* DOCUMENT SEGMENT *
----

One Nation, of Idiots and Evil People

Maybe what divides Americans isn't what they believe, but where they are.

Shades of gray, we are not.

Photographer: Justin Sullivan/Getty Images

There's a somewhat self-congratulatory saying among conservative intellectuals to the effect that ... well, I'll just let conservative intellectual Charles Krauthammer say it:

Conservatives think liberals are stupid. Liberals think conservatives are evil.

In the 2002 opinion column from which this quote was taken, Krauthammer called this a "fundamental law," and he argued that it stemmed from the fact that liberals are naive about human nature and conservatives are realists (and thus favor policies that liberals consider unduly cruel, even evil). But when somebody repeated the saying to me last week, I was immediately reminded of a conversation I had in Alabama last fall. The pragmatic former small-town elected official I was visiting had shaken his head in contemplation of the upcoming presidential election, then called it "a contest between an idiot and an evil person."

The idiot was Donald Trump, the evil person Hillary Clinton. Which has gotten me thinking: Maybe the stupid/evil dichotomy has less to do with political philosophy than with where you are and what almost everyone around you thinks.

If you're a conservative intellectual of national repute, chances are you spend most of your time in New York, Washington or on a college campus. This means you are surrounded by liberals (I'm using the term, as Krauthammer did, in the U.S. sense of left of center, not the free-minds, free-markets definition that prevails in most of the rest of the world) in your neighborhood, at dinner parties, at school events, in television green rooms and maybe even at the office. You have so many dealings with these people that, however much they may irritate you sometimes, you don't see them as evil because they so obviously aren't.

----

Carry on the column about liberals, conservatives and the "stupid/evil" divide, starting right after its final sentence.

----

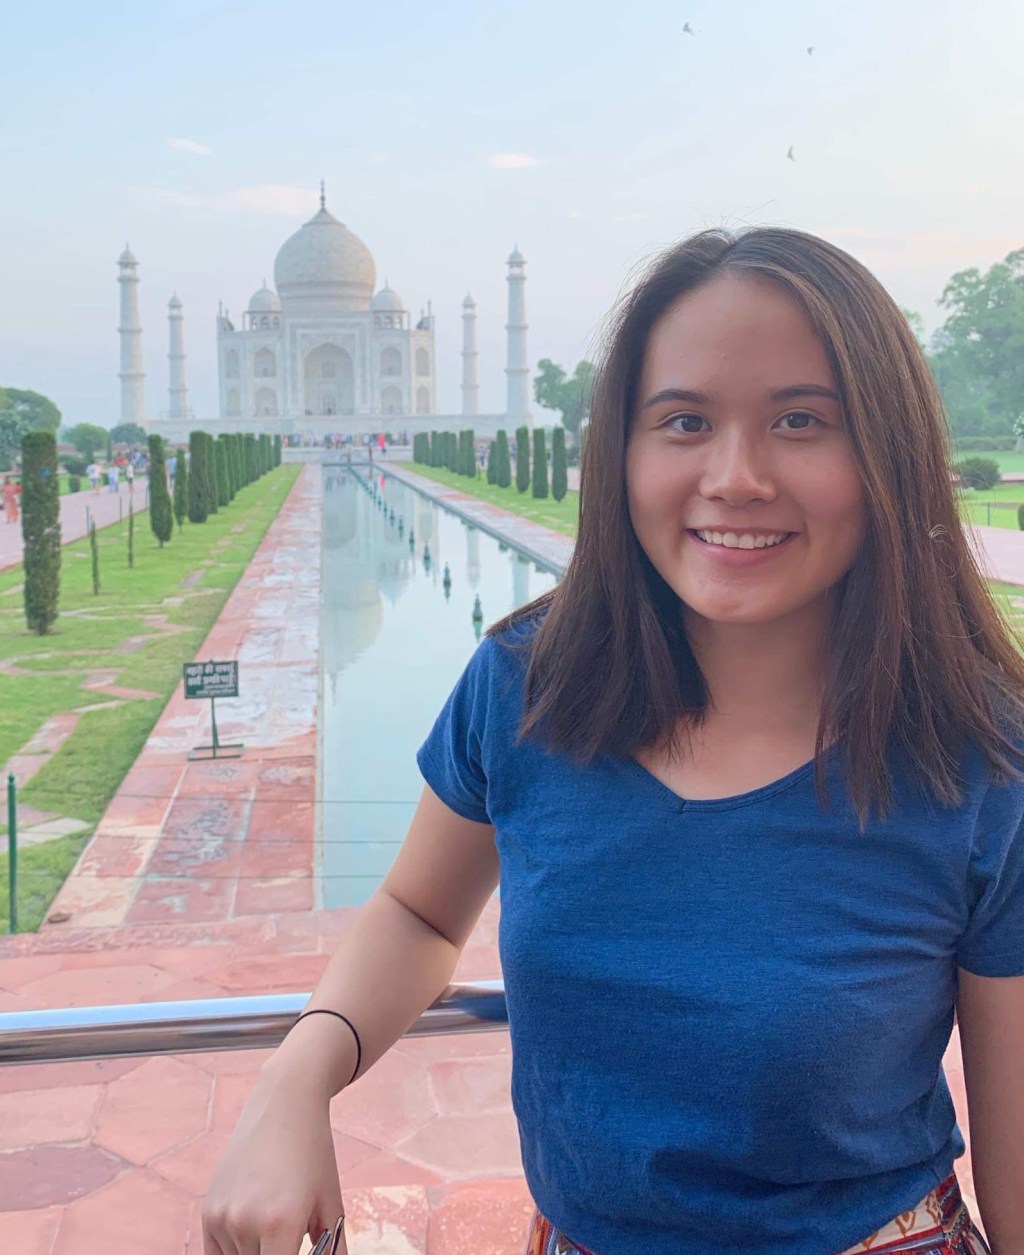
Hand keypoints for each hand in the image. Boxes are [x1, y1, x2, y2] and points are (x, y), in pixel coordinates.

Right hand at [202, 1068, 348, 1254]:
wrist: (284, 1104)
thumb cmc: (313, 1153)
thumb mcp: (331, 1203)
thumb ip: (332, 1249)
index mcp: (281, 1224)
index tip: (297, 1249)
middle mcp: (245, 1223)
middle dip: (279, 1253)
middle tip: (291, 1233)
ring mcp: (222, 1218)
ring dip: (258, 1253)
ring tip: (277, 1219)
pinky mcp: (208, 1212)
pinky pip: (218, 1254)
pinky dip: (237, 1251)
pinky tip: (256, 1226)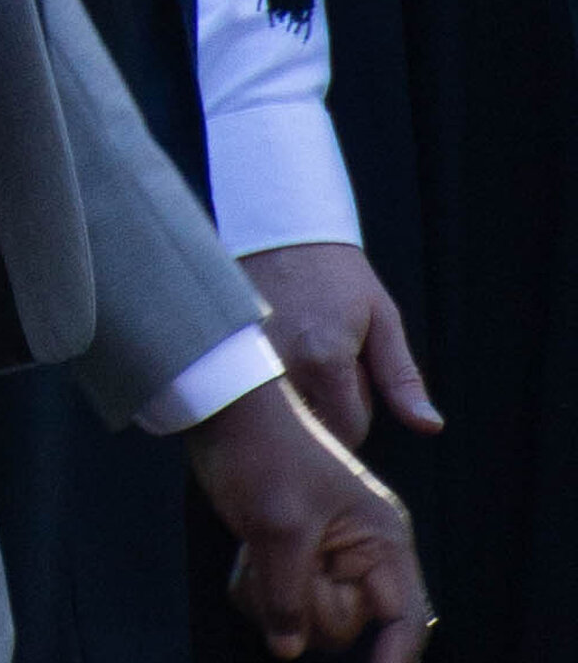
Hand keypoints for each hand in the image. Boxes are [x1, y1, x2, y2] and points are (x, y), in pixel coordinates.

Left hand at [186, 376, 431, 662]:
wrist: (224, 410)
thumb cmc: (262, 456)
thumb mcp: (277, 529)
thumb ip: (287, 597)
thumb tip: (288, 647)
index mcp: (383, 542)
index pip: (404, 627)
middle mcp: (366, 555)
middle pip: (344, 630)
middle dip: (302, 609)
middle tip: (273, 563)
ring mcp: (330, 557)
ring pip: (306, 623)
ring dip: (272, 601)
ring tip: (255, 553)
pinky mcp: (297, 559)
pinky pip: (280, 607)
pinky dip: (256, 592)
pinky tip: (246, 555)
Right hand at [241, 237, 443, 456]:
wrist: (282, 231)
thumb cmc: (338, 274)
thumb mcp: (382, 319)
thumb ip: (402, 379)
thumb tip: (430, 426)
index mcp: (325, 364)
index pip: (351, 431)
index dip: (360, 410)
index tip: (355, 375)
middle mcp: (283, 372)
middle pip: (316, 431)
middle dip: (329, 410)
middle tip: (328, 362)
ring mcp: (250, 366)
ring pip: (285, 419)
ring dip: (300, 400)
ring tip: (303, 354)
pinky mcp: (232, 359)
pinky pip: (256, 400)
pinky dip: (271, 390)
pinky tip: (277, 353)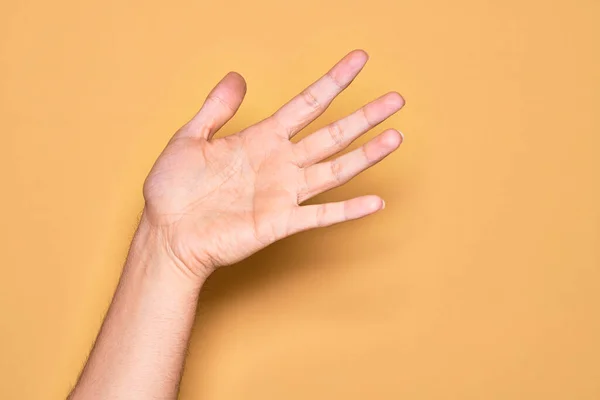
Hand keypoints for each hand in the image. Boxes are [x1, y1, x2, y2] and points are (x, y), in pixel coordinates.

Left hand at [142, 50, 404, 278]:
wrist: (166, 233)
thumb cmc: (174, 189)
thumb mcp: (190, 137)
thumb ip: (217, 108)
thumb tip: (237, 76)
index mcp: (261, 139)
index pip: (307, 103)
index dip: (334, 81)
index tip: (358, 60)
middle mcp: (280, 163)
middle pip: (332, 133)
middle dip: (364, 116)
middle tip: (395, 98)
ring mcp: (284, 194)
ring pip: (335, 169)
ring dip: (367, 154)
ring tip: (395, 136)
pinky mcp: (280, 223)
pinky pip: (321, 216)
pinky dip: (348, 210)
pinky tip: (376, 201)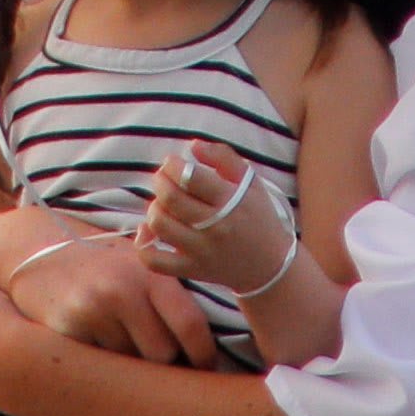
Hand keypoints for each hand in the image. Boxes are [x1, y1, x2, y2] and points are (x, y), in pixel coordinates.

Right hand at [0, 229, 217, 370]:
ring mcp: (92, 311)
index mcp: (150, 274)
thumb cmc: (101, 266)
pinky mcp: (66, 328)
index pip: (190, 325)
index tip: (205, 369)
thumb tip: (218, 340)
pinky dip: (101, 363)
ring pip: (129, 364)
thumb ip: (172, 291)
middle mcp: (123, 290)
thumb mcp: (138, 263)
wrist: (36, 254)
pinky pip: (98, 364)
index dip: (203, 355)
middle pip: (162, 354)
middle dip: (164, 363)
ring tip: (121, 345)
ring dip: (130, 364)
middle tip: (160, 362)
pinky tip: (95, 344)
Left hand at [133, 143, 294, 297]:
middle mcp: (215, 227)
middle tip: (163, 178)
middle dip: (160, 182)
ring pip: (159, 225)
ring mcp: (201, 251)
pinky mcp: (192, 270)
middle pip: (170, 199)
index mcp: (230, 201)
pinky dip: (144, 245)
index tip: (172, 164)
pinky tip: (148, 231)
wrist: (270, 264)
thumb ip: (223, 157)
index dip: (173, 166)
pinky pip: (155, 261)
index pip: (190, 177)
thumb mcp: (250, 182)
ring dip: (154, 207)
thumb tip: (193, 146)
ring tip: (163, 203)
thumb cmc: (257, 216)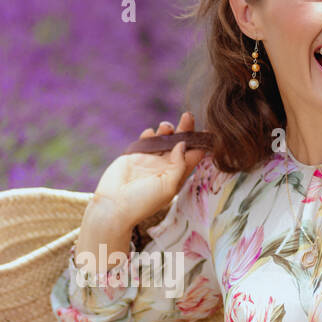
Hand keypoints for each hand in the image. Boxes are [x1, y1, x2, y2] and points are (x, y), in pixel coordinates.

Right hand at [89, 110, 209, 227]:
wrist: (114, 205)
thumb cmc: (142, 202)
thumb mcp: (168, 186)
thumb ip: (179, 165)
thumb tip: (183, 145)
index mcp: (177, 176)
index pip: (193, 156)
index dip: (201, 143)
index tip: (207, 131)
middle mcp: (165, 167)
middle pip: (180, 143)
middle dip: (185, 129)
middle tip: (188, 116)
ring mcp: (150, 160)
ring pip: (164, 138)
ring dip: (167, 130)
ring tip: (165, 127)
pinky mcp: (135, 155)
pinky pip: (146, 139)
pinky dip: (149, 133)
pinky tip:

----

* FINAL ANSWER *
This is not because liberals are especially nice. It's just that -- while under certain circumstances, often under the pressure of group dynamics, we humans can do awful, awful things -- most of us aren't evil. (No, I don't have any data to back this one up. But it seems right. Right?) So if you're a conservative and have constant interactions with people that you know are liberal, you also know they're generally not evil. And so, because their political positions are different from yours, you find other ways to explain their clearly erroneous thinking.

Meanwhile, if you're a liberal in New York, Washington or a college campus, you're not surrounded by conservatives, and you may not know that the nice person you run into while walking the dog harbors right-wing political sentiments because people with extremely unpopular views tend to keep quiet about them unless they're in a safe space like 1211 Avenue of the Americas. 1  When you don't know any conservatives, or think you don't, it's much easier to ascribe malicious motives to them. And so Krauthammer's law generally holds, in Krauthammer's world.

I get the impression, though, that its inverse has taken hold in places where the overwhelming majority think of themselves as conservatives. Remember when Alex Jones said on his radio show last fall that Hillary Clinton "is an abject, psychopathic demon from hell that as soon as she gets into power is going to destroy the planet" and that Barack Obama is clearly a demon too because flies are always landing on him? (If you don't remember that, you may remember Obama mocking the story on the campaign trail.) Now I think most of Jones's listeners could understand that he traffics in hyperbole, and that Clinton and Obama do not actually "smell like sulfur," but the message that they are evil surely resonated. Roy Moore, the new Republican Senate nominee from Alabama, certainly doesn't hesitate to use the word to describe political beliefs he disagrees with.

When I was in College Station, Texas, last year, a Texas A&M University faculty member recounted a conversation with a local business owner from whom he had recently bought something. During an otherwise pleasant chat, she had launched into a rant about the evil, foreign, Muslim Obama. He nodded quietly, paid and left. Her belief that liberals are evil was not shaken by any hint that her nice customer harbored dissenting views, and while his belief that many conservatives are stupid or deluded may have been strengthened, he wasn't going to boycott her business for her political views because in Brazos County, Texas (2016 election result: 57.6 percent Trump, 34.4 percent Clinton), that would be impractical.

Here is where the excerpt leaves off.